* _WORK INSTRUCTIONS_
Reproduce the lines below exactly. Skip images.

* _RECORDS FOR THIS EXERCISE_
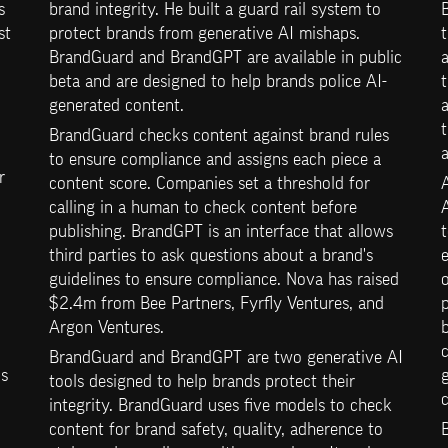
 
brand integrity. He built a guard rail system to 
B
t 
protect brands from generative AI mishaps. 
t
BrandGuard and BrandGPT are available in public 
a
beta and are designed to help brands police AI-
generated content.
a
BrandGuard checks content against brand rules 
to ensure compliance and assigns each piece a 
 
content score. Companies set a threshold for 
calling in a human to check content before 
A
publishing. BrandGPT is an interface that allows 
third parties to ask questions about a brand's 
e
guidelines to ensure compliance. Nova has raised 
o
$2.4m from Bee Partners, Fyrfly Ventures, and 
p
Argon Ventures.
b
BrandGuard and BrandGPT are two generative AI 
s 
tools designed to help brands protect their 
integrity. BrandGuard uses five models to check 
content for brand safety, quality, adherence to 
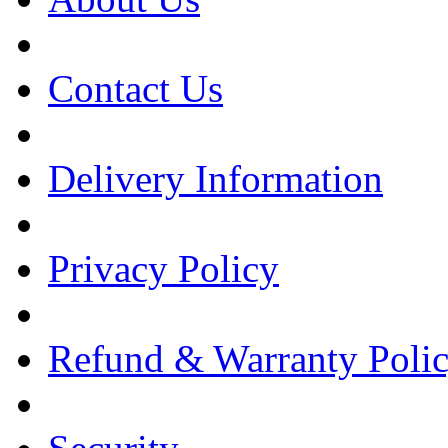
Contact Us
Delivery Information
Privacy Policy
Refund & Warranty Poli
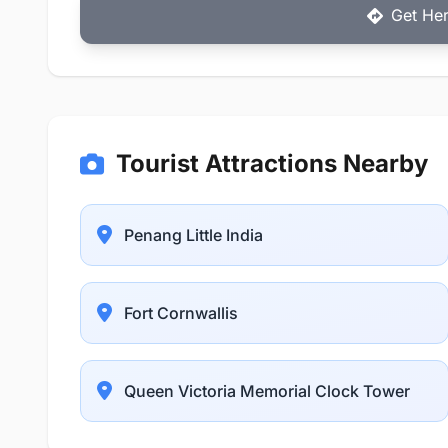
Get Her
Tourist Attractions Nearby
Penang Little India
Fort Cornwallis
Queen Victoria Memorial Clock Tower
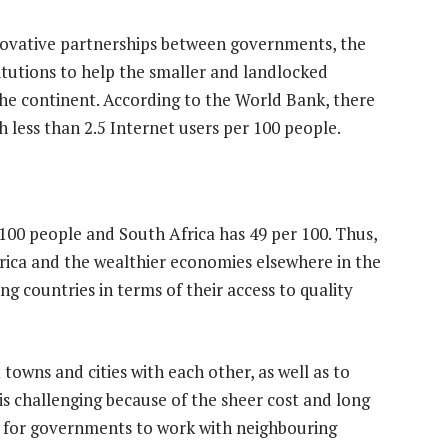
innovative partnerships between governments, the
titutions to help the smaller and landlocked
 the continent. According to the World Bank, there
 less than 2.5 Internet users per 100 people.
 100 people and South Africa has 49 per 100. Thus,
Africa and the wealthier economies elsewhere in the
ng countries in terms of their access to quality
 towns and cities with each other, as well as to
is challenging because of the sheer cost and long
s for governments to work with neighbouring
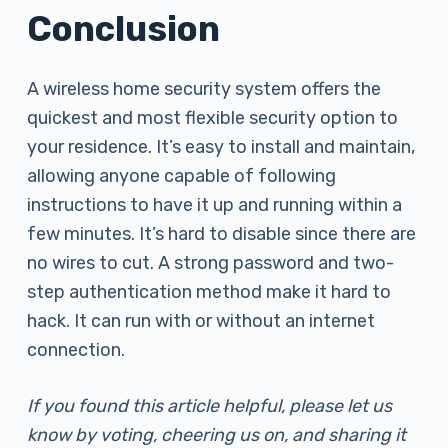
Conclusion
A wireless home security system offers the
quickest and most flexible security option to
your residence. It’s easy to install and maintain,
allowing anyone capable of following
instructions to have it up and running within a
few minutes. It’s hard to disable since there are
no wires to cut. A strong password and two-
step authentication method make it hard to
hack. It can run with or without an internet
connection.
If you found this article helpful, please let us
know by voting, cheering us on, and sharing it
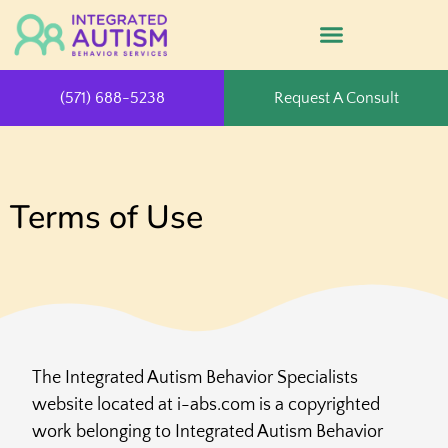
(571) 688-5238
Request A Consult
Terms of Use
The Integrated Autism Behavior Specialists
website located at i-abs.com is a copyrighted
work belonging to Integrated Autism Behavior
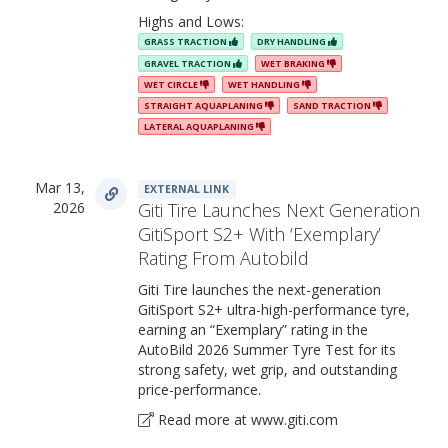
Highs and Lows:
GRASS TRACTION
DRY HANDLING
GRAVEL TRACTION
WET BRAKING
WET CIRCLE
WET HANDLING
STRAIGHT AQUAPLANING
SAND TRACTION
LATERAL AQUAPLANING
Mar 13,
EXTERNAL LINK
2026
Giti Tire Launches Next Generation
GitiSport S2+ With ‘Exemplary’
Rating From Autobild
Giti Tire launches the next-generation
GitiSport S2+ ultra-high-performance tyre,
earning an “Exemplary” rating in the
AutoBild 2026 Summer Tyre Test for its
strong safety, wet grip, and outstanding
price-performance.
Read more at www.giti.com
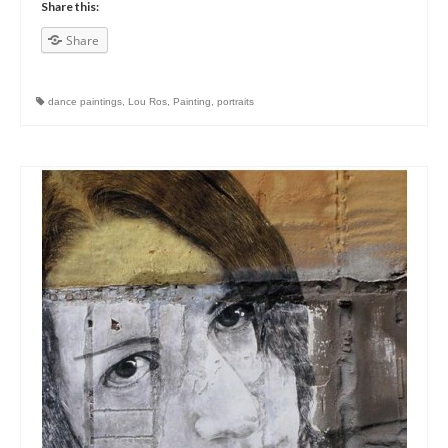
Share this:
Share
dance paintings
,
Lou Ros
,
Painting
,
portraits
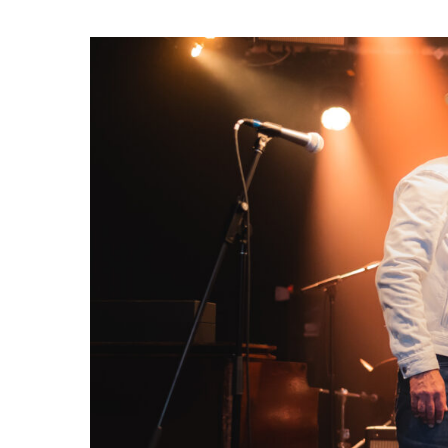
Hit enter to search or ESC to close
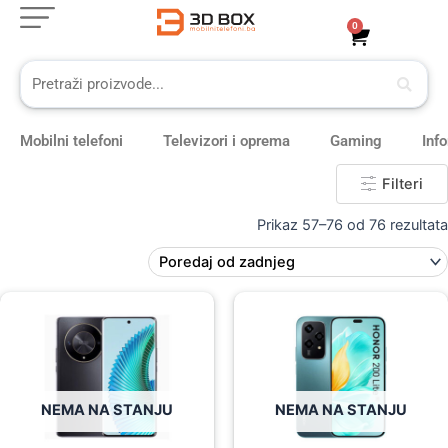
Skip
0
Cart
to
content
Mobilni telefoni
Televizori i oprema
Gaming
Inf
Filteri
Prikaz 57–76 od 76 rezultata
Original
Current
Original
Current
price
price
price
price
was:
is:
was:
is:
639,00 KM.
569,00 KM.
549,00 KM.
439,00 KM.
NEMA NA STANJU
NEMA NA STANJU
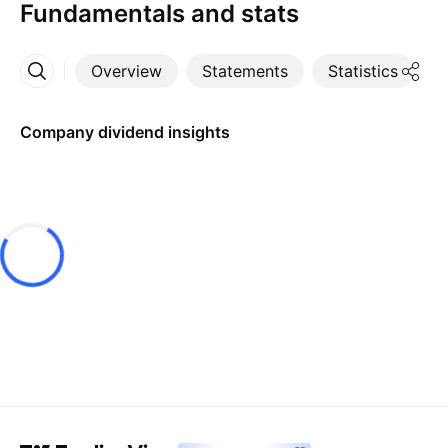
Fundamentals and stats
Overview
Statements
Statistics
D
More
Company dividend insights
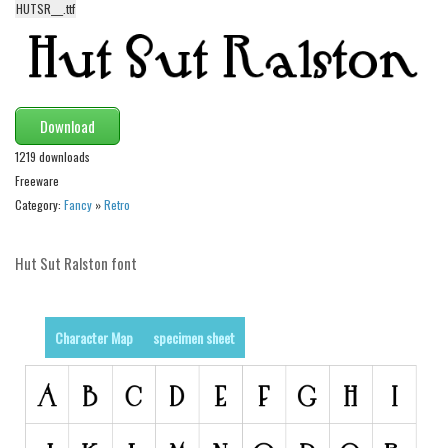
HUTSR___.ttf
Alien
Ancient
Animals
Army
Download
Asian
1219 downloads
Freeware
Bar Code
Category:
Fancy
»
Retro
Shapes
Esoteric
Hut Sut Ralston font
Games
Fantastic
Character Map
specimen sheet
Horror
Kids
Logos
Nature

* _WORKED SOLUTION_
brand integrity. He built a guard rail system to 
B
t 
protect brands from generative AI mishaps. 
t
BrandGuard and BrandGPT are available in public 
a
beta and are designed to help brands police AI-
generated content.
a
BrandGuard checks content against brand rules 
to ensure compliance and assigns each piece a 
 
content score. Companies set a threshold for 
calling in a human to check content before 
A
publishing. BrandGPT is an interface that allows 
third parties to ask questions about a brand's 
e
guidelines to ensure compliance. Nova has raised 
o
$2.4m from Bee Partners, Fyrfly Ventures, and 
p
Argon Ventures.
b
BrandGuard and BrandGPT are two generative AI 
s 
tools designed to help brands protect their 
integrity. BrandGuard uses five models to check 
content for brand safety, quality, adherence to 
Contact Us
Delivery Information
Privacy Policy
Refund & Warranty Poli
Get Her
Tourist Attractions Nearby
Penang Little India
Fort Cornwallis
Queen Victoria Memorial Clock Tower
innovative partnerships between governments, the
titutions to help the smaller and landlocked
 the continent. According to the World Bank, there
 less than 2.5 Internet users per 100 people.
 100 people and South Africa has 49 per 100. Thus,
Africa and the wealthier economies elsewhere in the
ng countries in terms of their access to quality
 towns and cities with each other, as well as to
is challenging because of the sheer cost and long
s for governments to work with neighbouring
Conclusion
A wireless home security system offers the
quickest and most flexible security option to
your residence. It’s easy to install and maintain,
allowing anyone capable of following
instructions to have it up and running within a
few minutes. It’s hard to disable since there are
no wires to cut. A strong password and two-
step authentication method make it hard to
hack. It can run with or without an internet
connection.
If you found this article helpful, please let us
know by voting, cheering us on, and sharing it
(571) 688-5238
Request A Consult
Terms of Use
The Integrated Autism Behavior Specialists
website located at i-abs.com is a copyrighted
work belonging to Integrated Autism Behavior
Highs and Lows:
GRASS TRACTION
DRY HANDLING
GRAVEL TRACTION
WET BRAKING
WET CIRCLE
WET HANDLING
STRAIGHT AQUAPLANING
SAND TRACTION
LATERAL AQUAPLANING
Mar 13,
EXTERNAL LINK
2026
Giti Tire Launches Next Generation
GitiSport S2+ With ‘Exemplary’
Rating From Autobild
Giti Tire launches the next-generation
GitiSport S2+ ultra-high-performance tyre,
earning an “Exemplary” rating in the
AutoBild 2026 Summer Tyre Test for its
strong safety, wet grip, and outstanding
price-performance.
Read more at www.giti.com
Share this:
Share
dance paintings
,
Lou Ros
,
Painting
,
portraits
Hit enter to search or ESC to close
Skip
0
Cart
to
content
Mobilni telefoni
Televizori i oprema
Gaming
Inf
Filteri
Prikaz 57–76 od 76 rezultata
Original
Current
Original
Current
price
price
price
price
was:
is:
was:
is:
639,00 KM.
569,00 KM.
549,00 KM.
439,00 KM.
NEMA NA STANJU
NEMA NA STANJU
Fundamentals and stats
Overview
Statements
Statistics
D
More
Company dividend insights
HUTSR___.ttf
Alien
Ancient
Animals
Army
Download
Asian
1219 downloads
Freeware
Bar Code
Category:
Fancy
»
Retro
Shapes
Esoteric
Hut Sut Ralston font
Games
Fantastic
Character Map
specimen sheet
Horror
Kids
Logos
Nature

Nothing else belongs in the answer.